Simply change the number portion (e.g., 257) to go to a different page (e.g., 232). Of course, if Google hasn’t made available the page you choose, the new link won’t open that page.

Also, sometimes book links will have more than one section that looks like the “PA257” in the link above. This seems particularly to be the case when you’re previewing a text that has two volumes in one or some similar situation. In these cases, play around with both portions of the link until you find the one that adjusts the page number.

Lastly, from the left-hand menu, you can search for text within a given volume. This can be particularly helpful if you have a print copy of a book that you’ve read, but you can’t seem to find a particular statement or section that’s relevant to your current project.

Searching Google Books’ Database

As with Internet Archive, searching Google Books’s massive database for what you need can take some time and patience. This is particularly true with older texts or series.

For example, sometimes the series name will display in the search results but without clearly indicating the contents of the particular volume for that link. So, you may need to click through several links or try different searches to identify the volume that’s actually what you’re looking for.

Another feature that can be helpful is the “Related books” section on any given volume’s “About this book” page. This section shows results based on similar titles, authors, or other metadata.

Google Books "Related books" screenshot

There have been a number of times when I’ve tried every search I can think of to find a given volume only to see it then listed under the related books section of a closely related but different volume’s about page.

Conclusion

Especially if you’re using Google Books for accessing titles that are still under copyright, what you can get on Google Books is no substitute for the full text either in print or perhaps (if you need only a smaller section) electronically via inter-library loan.

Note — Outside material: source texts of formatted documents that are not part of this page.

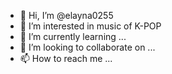 - 👋 Hi, I’m @elayna0255
- 👀 I’m interested in music of K-POP
- 🌱 I’m currently learning ...
- 💞️ I’m looking to collaborate on ...
- 📫 How to reach me ...

<!---
elayna0255/elayna0255 is a ✨ special ✨ repository because its `README.md` (this file) appears on your GitHub profile.
You can click the Preview link to take a look at your changes.
--->
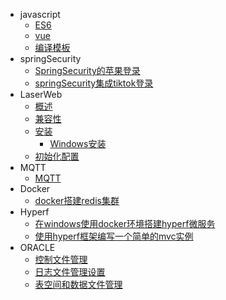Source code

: * javascript
  * [ES6](javascript/es6/es6.md)
  * [vue](javascript/vue/vue源码学习.md)
  * [编译模板](javascript/vue/编译模板.md)
* springSecurity
  * [SpringSecurity的苹果登录](springSecurity/SpringSecurity的苹果登录.md)
  * [springSecurity集成tiktok登录](springSecurity/springSecurity集成tiktok登录.md)
* LaserWeb
  * [概述](Laser-Web/概述.md)
  * [兼容性](Laser-Web/兼容性.md)
  * [安装](Laser-Web/安装.md)
    * [Windows安装](Laser-Web/Windows安装.md)
  * [初始化配置](Laser-Web/初始化配置.md)
* MQTT
  * [MQTT](MQTT/mqtt.md)
* Docker
  * [docker搭建redis集群](redis/docker搭建redis集群.md)
* Hyperf
  * [在windows使用docker环境搭建hyperf微服务](hyperf/在windows使用docker环境搭建hyperf微服务.md)
  * [使用hyperf框架编写一个简单的mvc实例](hyperf/使用hyperf框架编写一个简单的mvc实例.md)
* ORACLE
  * [控制文件管理](oracle/控制文件管理.md)
  * [日志文件管理设置](oracle/日志文件管理设置.md)
  * [表空间和数据文件管理](oracle/表空间和数据文件管理.md)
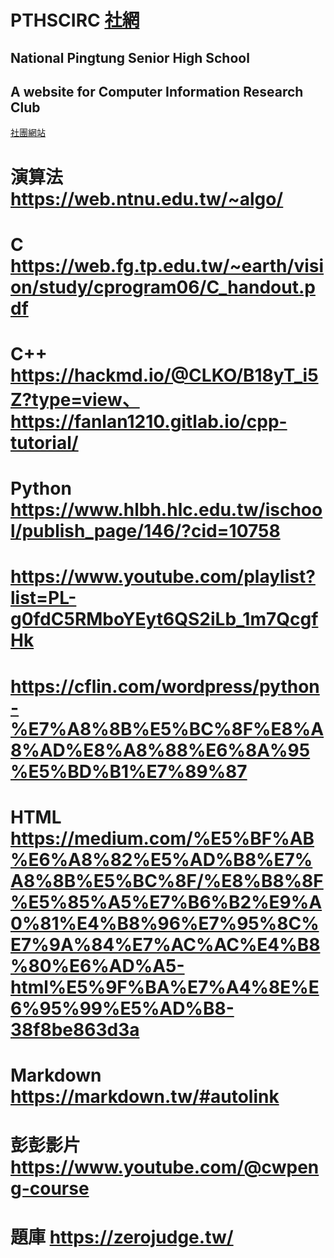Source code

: # PTHSCIRC [社網](https://andrew102025.github.io/PTHSCIRC/AA/PTHSCIRC.html)
## National Pingtung Senior High School
## A website for Computer Information Research Club
[社團網站](https://www.instagram.com/pths_csc_113/)

# 演算法<https://web.ntnu.edu.tw/~algo/>

# C <https://web.fg.tp.edu.tw/~earth/vision/study/cprogram06/C_handout.pdf>

# C++ <https://hackmd.io/@CLKO/B18yT_i5Z?type=view、https://fanlan1210.gitlab.io/cpp-tutorial/>

# Python <https://www.hlbh.hlc.edu.tw/ischool/publish_page/146/?cid=10758>
# <https://www.youtube.com/playlist?list=PL-g0fdC5RMboYEyt6QS2iLb_1m7QcgfHk>
# <https://cflin.com/wordpress/python-%E7%A8%8B%E5%BC%8F%E8%A8%AD%E8%A8%88%E6%8A%95%E5%BD%B1%E7%89%87>

# HTML <https://medium.com/%E5%BF%AB%E6%A8%82%E5%AD%B8%E7%A8%8B%E5%BC%8F/%E8%B8%8F%E5%85%A5%E7%B6%B2%E9%A0%81%E4%B8%96%E7%95%8C%E7%9A%84%E7%AC%AC%E4%B8%80%E6%AD%A5-html%E5%9F%BA%E7%A4%8E%E6%95%99%E5%AD%B8-38f8be863d3a>

# Markdown <https://markdown.tw/#autolink>

# 彭彭影片 <https://www.youtube.com/@cwpeng-course>

# 題庫 <https://zerojudge.tw/>
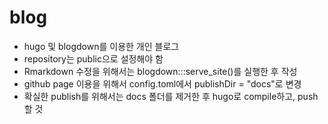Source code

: # blog

* hugo 및 blogdown를 이용한 개인 블로그
* repository는 public으로 설정해야 함
* Rmarkdown 수정을 위해서는 blogdown:::serve_site()를 실행한 후 작성
* github page 이용을 위해서 config.toml에서 publishDir = "docs"로 변경
* 확실한 publish를 위해서는 docs 폴더를 제거한 후 hugo로 compile하고, push할 것
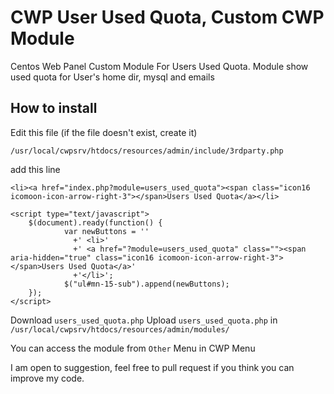 # CWP User Used Quota, Custom CWP Module
Centos Web Panel Custom Module For Users Used Quota.
Module show used quota for User's home dir, mysql and emails

## How to install 
Edit this file (if the file doesn't exist, create it)

    /usr/local/cwpsrv/htdocs/resources/admin/include/3rdparty.php
    
add this line

    <li><a href="index.php?module=users_used_quota"><span class="icon16 icomoon-icon-arrow-right-3"></span>Users Used Quota</a></li>

    <script type="text/javascript">
        $(document).ready(function() {
                var newButtons = ''
                  +' <li>'
                  +' <a href="?module=users_used_quota" class=""><span aria-hidden="true" class="icon16 icomoon-icon-arrow-right-3"></span>Users Used Quota</a>'
                  +'</li>';
                $("ul#mn-15-sub").append(newButtons);
        });
    </script>

Download `users_used_quota.php`
Upload `users_used_quota.php` in `/usr/local/cwpsrv/htdocs/resources/admin/modules/`

You can access the module from `Other` Menu in CWP Menu

I am open to suggestion, feel free to pull request if you think you can improve my code.
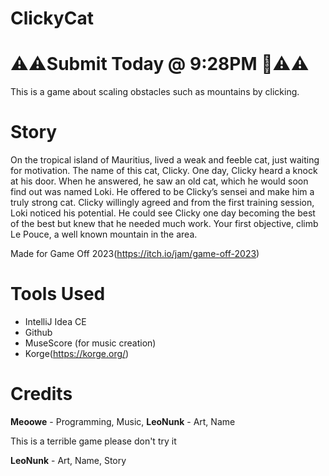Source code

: # ClickyCat
# ⚠️⚠️Submit Today @ 9:28PM 🤞⚠️⚠️
This is a game about scaling obstacles such as mountains by clicking. 

# Story
On the tropical island of Mauritius, lived a weak and feeble cat, just waiting for motivation. The name of this cat, Clicky. One day, Clicky heard a knock at his door. When he answered, he saw an old cat, which he would soon find out was named Loki. He offered to be Clicky’s sensei and make him a truly strong cat. Clicky willingly agreed and from the first training session, Loki noticed his potential. He could see Clicky one day becoming the best of the best but knew that he needed much work. Your first objective, climb Le Pouce, a well known mountain in the area.

Made for Game Off 2023(https://itch.io/jam/game-off-2023)
# Tools Used
- IntelliJ Idea CE
- Github
- MuseScore (for music creation)
- Korge(https://korge.org/)
  

# Credits
**Meoowe** - Programming, Music,
**LeoNunk** - Art, Name
 
This is a terrible game please don't try it

**LeoNunk** - Art, Name, Story

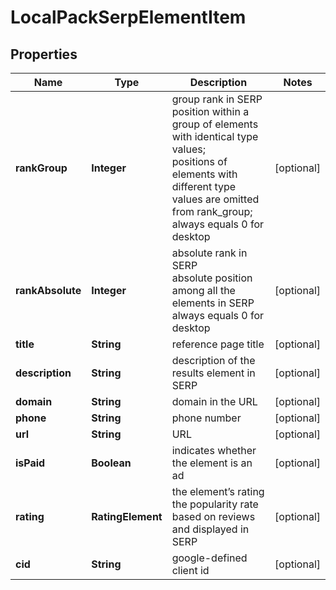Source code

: # LocalPackSerpElementItem


## Properties

| Name | Type | Description | Notes |
|------------ | ------------- | ------------- | -------------|
**rankGroup** | **Integer** | group rank in SERP<br>position within a group of elements with identical type values;<br>positions of elements with different type values are omitted from rank_group;<br>always equals 0 for desktop |[optional]|
**rankAbsolute** | **Integer** | absolute rank in SERP<br>absolute position among all the elements in SERP<br>always equals 0 for desktop |[optional]|
**title** | **String** | reference page title |[optional]|
**description** | **String** | description of the results element in SERP |[optional]|
**domain** | **String** | domain in the URL |[optional]|
**phone** | **String** | phone number |[optional]|
**url** | **String** | URL |[optional]|
**isPaid** | **Boolean** | indicates whether the element is an ad |[optional]|
**rating** | **RatingElement** | the element’s rating<br>the popularity rate based on reviews and displayed in SERP |[optional]|
**cid** | **String** | google-defined client id |[optional]|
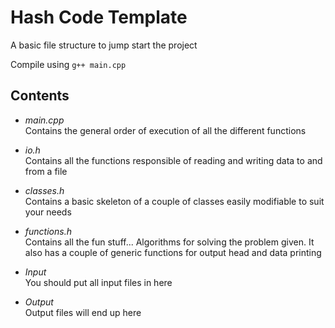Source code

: # Hash Code Template

A basic file structure to jump start the project

Compile using `g++ main.cpp`

## Contents

-  _main.cpp_\
   Contains the general order of execution of all the different functions

-  _io.h_\
   Contains all the functions responsible of reading and writing data to and from a file

-  _classes.h_\
   Contains a basic skeleton of a couple of classes easily modifiable to suit your needs

-  _functions.h_\
   Contains all the fun stuff... Algorithms for solving the problem given. It also has a couple of generic functions for output head and data printing

-  _Input_\
   You should put all input files in here

-  _Output_\
   Output files will end up here
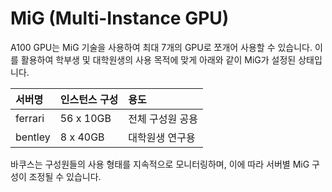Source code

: # MiG (Multi-Instance GPU)

A100 GPU는 MiG 기술을 사용하여 최대 7개의 GPU로 쪼개어 사용할 수 있습니다. 
이를 활용하여 학부생 및 대학원생의 사용 목적에 맞게 아래와 같이 MiG가 설정된 상태입니다.

| 서버명   | 인스턴스 구성 | 용도           |
|:------- |:----------- |:-------------- |
| ferrari | 56 x 10GB   | 전체 구성원 공용 | 
| bentley | 8 x 40GB    | 대학원생 연구용  |

바쿠스는 구성원들의 사용 형태를 지속적으로 모니터링하며, 이에 따라 서버별 MiG 구성이 조정될 수 있습니다.
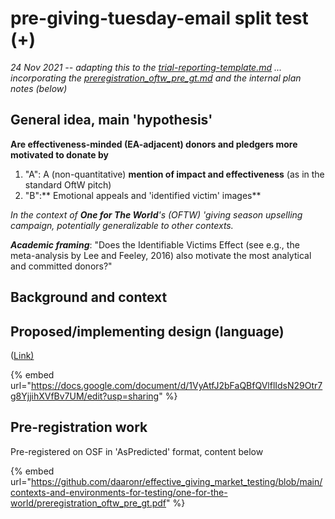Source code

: # pre-giving-tuesday-email split test (+)

_24 Nov 2021 -- adapting this to the _[trial-reporting-template.md](../../trial-reporting-template.md "mention")_ ... incorporating the _[preregistration\_oftw\_pre\_gt.md](preregistration\_oftw\_pre\_gt.md "mention")_ and the internal plan notes (below)_

## General idea, main 'hypothesis' <a href="general-idea-main-hypothesis" id="general-idea-main-hypothesis"></a>

**Are effectiveness-minded (EA-adjacent) donors and pledgers more motivated to donate by**

1. "A": A (non-quantitative) **mention of impact and effectiveness** (as in the standard OftW pitch)
2. "B":** Emotional appeals and 'identified victim' images**

_In the context of **One for The World**'s (OFTW) 'giving season upselling campaign, potentially generalizable to other contexts._



_**Academic framing**_: "Does the Identifiable Victims Effect (see e.g., the meta-analysis by Lee and Feeley, 2016) also motivate the most analytical and committed donors?"



## Background and context

## Proposed/implementing design (language)

([Link)](https://docs.google.com/document/d/1VyAtfJ2bFaQBfQVlflIdsN29Otr7g8YjjihXVfBv7UM/edit?usp=sharing)

{% embed url="https://docs.google.com/document/d/1VyAtfJ2bFaQBfQVlflIdsN29Otr7g8YjjihXVfBv7UM/edit?usp=sharing" %}

## Pre-registration work

Pre-registered on OSF in  'AsPredicted' format, content below

{% embed url="https://github.com/daaronr/effective_giving_market_testing/blob/main/contexts-and-environments-for-testing/one-for-the-world/preregistration_oftw_pre_gt.pdf" %}
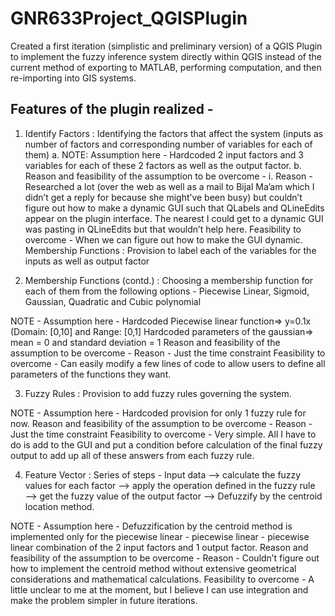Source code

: # GNR633Project_QGISPlugin

Created a first iteration (simplistic and preliminary version) of a QGIS Plugin to implement the fuzzy inference system directly within QGIS instead of the current method of exporting to MATLAB, performing computation, and then re-importing into GIS systems.


## Features of the plugin realized - 

1. Identify Factors : Identifying the factors that affect the system (inputs as number of factors and corresponding number of variables for each of them)
   a. NOTE: Assumption here - 
      Hardcoded 2 input factors and 3 variables for each of these 2 factors as well as the output factor.
   b. Reason and feasibility of the assumption to be overcome -
             i. Reason - Researched a lot (over the web as well as a mail to Bijal Ma’am which I didn’t get a reply for because she might’ve been busy) but couldn’t figure                          out how to make a dynamic GUI such that QLabels and QLineEdits appear on the plugin interface. The nearest I could get to a dynamic GUI was pasting                          in QLineEdits but that wouldn’t help here.
                Feasibility to overcome - When we can figure out how to make the GUI dynamic.
                Membership Functions : Provision to label each of the variables for the inputs as well as output factor 


2. Membership Functions (contd.) : Choosing a membership function for each of them from the following options - Piecewise Linear, Sigmoid, Gaussian, Quadratic and Cubic polynomial

NOTE - Assumption here - 
Hardcoded Piecewise linear function=> y=0.1x (Domain: [0,10] and Range: [0,1]
Hardcoded parameters of the gaussian=> mean = 0  and standard deviation = 1
Reason and feasibility of the assumption to be overcome -
Reason - Just the time constraint
Feasibility to overcome - Can easily modify a few lines of code to allow users to define all parameters of the functions they want.


3. Fuzzy Rules : Provision to add fuzzy rules governing the system.


NOTE - Assumption here - 
Hardcoded provision for only 1 fuzzy rule for now.
Reason and feasibility of the assumption to be overcome -
Reason - Just the time constraint
Feasibility to overcome - Very simple. All I have to do is add to the GUI and put a condition before calculation of the final fuzzy output to add up all of these answers from each fuzzy rule.




4. Feature Vector : Series of steps - Input data —-> calculate the fuzzy values for each factor —-> apply the operation defined in the fuzzy rule —-> get the fuzzy value of the 
output factor —-> Defuzzify by the centroid location method.


NOTE - Assumption here - 
Defuzzification by the centroid method is implemented only for the piecewise linear - piecewise linear - piecewise linear combination of the 2 input factors and 1 output factor. 
Reason and feasibility of the assumption to be overcome -
Reason - Couldn’t figure out how to implement the centroid method without extensive geometrical considerations and mathematical calculations. 
Feasibility to overcome - A little unclear to me at the moment, but I believe I can use integration and make the problem simpler in future iterations.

You always want to be sure you haven’t inadvertently misunderstood an argument simply because you’ve only read the portions of it available in Google Books (!).

Still, with this qualification in mind, Google Books can be an extremely helpful tool for getting access to a wide variety of research material—whether in the public domain or still under copyright.

What gems have you found in Google Books?

What other features of Google Books have you found useful?